In secondo luogo, l’attrice contestava di non aver manifestato idoneo consenso all’intervento di cui è causa, in quanto il dottor B. si era limitato a far sottoscrivere il relativo modulo nell’immediatezza dell’intervento e dunque in maniera frettolosa, senza illustrarne il contenuto.
Infine, l’attrice allegava che la necessità di ricorrere ad un secondo intervento aveva determinato una serie di conseguenze negative sulla propria salute psico-fisica, tanto da cagionare anche l’interruzione di una gravidanza.
Al riguardo, occorre rilevare che l’attrice nella memoria di osservazioni critiche alla CTU in data 31.01.2008, espressamente rinunciava alla richiesta di risarcimento del danno derivante dall’interruzione della gravidanza.
Inoltre, dalla documentazione prodotta e dall’espletata consulenza tecnica d’ufficio, risulta provato:
che le caratteristiche fisiche dell’attrice, sia il grado iniziale di ptosi sia la qualità viscoelastica della cute, non mostrano una situazione clinica tale da far configurare la scelta della tecnica adottata dalla parte convenuta come comportamento sanitario imperito, imprudente o negligente;
che, infatti, come rilevato dai CTU, nel caso specifico l’intervento di impianto di protesi mammaria in un piano sopramuscolare eseguito dal dottor B. risulta progettato ed eseguito a regola d’arte, secondo una tecnica condivisa dalla gran parte dei chirurghi plastici, ed in modo tale da ottenere un risultato accettabile nella media dei pazienti;
che, inoltre, la circostanza che la paziente si sia dichiarata soddisfatta del risultato ottenuto con il secondo intervento chirurgico (del dottor L.) non comprova né mancanza di diligenza né erronea scelta chirurgica nell’intervento eseguito dal dottor B.;
che, come sottolineato dai CTU, entrambi gli interventi sono ben codificati, progettati ed eseguiti a regola d’arte che portano a risultati estetici differenti per alcuni aspetti (come ad esempio un maggior riempimento del polo superiore nell’intervento eseguito dal dottor L. e un aspetto più naturale delle mammelle in quello eseguito dal dottor B.);
che, per quanto attiene al processo di informazione e acquisizione di un valido consenso informato, incombe sul medico un preciso obbligo di ottenere il consenso del paziente, dopo averlo preventivamente informato (Cass. n. 7027/2001). L’informazione deve essere relativa alla “natura dell’intervento medico e chirurgico, alla sua portata ed estensione, ai rischi, ai risultati conseguibili, alle possibili conseguenze negative, alla possibilità di conseguire il medesimo risultato attraverso altri interventi e ai rischi di questi ultimi”; il paziente deve essere messo concretamente in condizione di valutare ogni rischio ed ogni alternativa (Cass. n 364/1997; Cass. n. 10014/1994, e da ultimo vedi Cass.
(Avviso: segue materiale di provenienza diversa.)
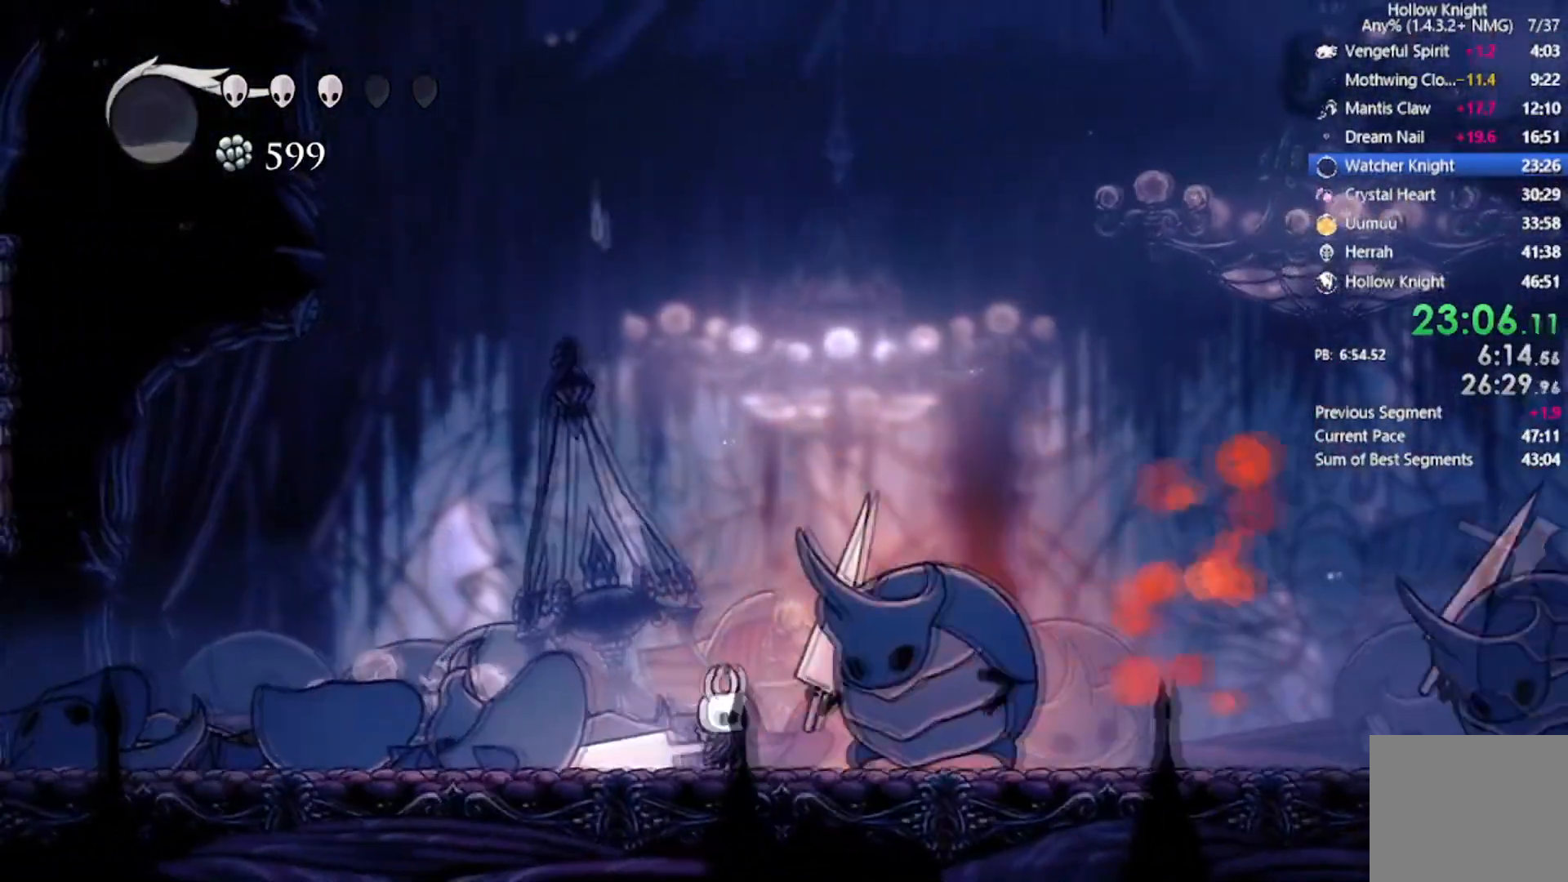
{"buttons": ["DPAD_RIGHT"], "left_stick": "center", "events": [[67, "DPAD_RIGHT", "down"], [67, "X", "down"], [201, "DPAD_RIGHT", "up"], [301, "X", "up"], [434, "DPAD_RIGHT", "down"]]}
Sez. 3 – Sentenza n. 2747/2010);
che, nel caso di specie, come anche sottolineato dai CTU, la modulistica allegata al fascicolo documentale e chiaramente controfirmata dalla paziente può considerarsi, sotto il profilo informativo, esaustiva, chiara, completa ed attinente alla tipologia dell’intervento prospettato, nonché proporzionato al grado culturale in materia sanitaria della paziente;
che, infatti, nella fattispecie, si ravvisa una chiara descrizione della tipologia dell’intervento (mastoplastica additiva), della tecnica chirurgica prospettata, delle sue indicazioni, complicanze ed alternative terapeutiche, nonché dei rischi statisticamente correlati alla procedura medesima;
che, inoltre, anche in sede di visita clinica pre-operatoria, il convenuto esplicitava alla cliente la tipologia dell’intervento in fieri (mastoplastica additiva), unitamente alle specifiche indicazioni estetiche ed alle caratteristiche dei risultati tecnicamente attendibili, nonché alle eventuali alternative terapeutiche ed ai rischi e complicanze ad esso correlate (come confermato anche dalla teste S.C.).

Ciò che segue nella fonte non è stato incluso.